───── Record set ─────
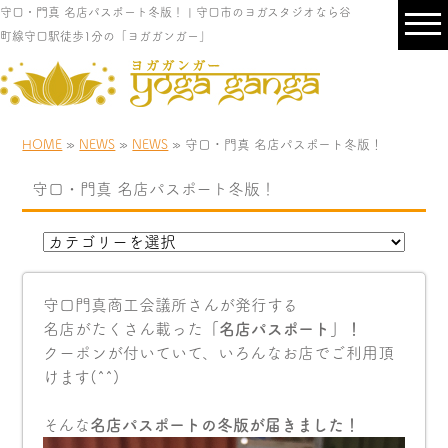
守口・門真 名店パスポート冬版！ | 守口市のヨガスタジオなら谷
町線守口駅徒歩1分の「ヨガガンガー」
HOME
»
NEWS
»
NEWS
» 守口・門真 名店パスポート冬版！
守口・門真 名店パスポート冬版！
守口門真商工会議所さんが発行する
名店がたくさん載った
「名店パスポート」！
クーポンが付いていて、いろんなお店でご利用頂
けます(^^)
そんな
名店パスポートの冬版が届きました！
─────
→ **What is needed**: Each line from the one with "クーポンが付いていて、いろんなお店でご利用頂" through the end of the entries above is to be returned word for word. Nothing else belongs in the answer.

→ **Written answer**:
クーポンが付いていて、いろんなお店でご利用頂
けます(^^)
そんな
名店パスポートの冬版が届きました！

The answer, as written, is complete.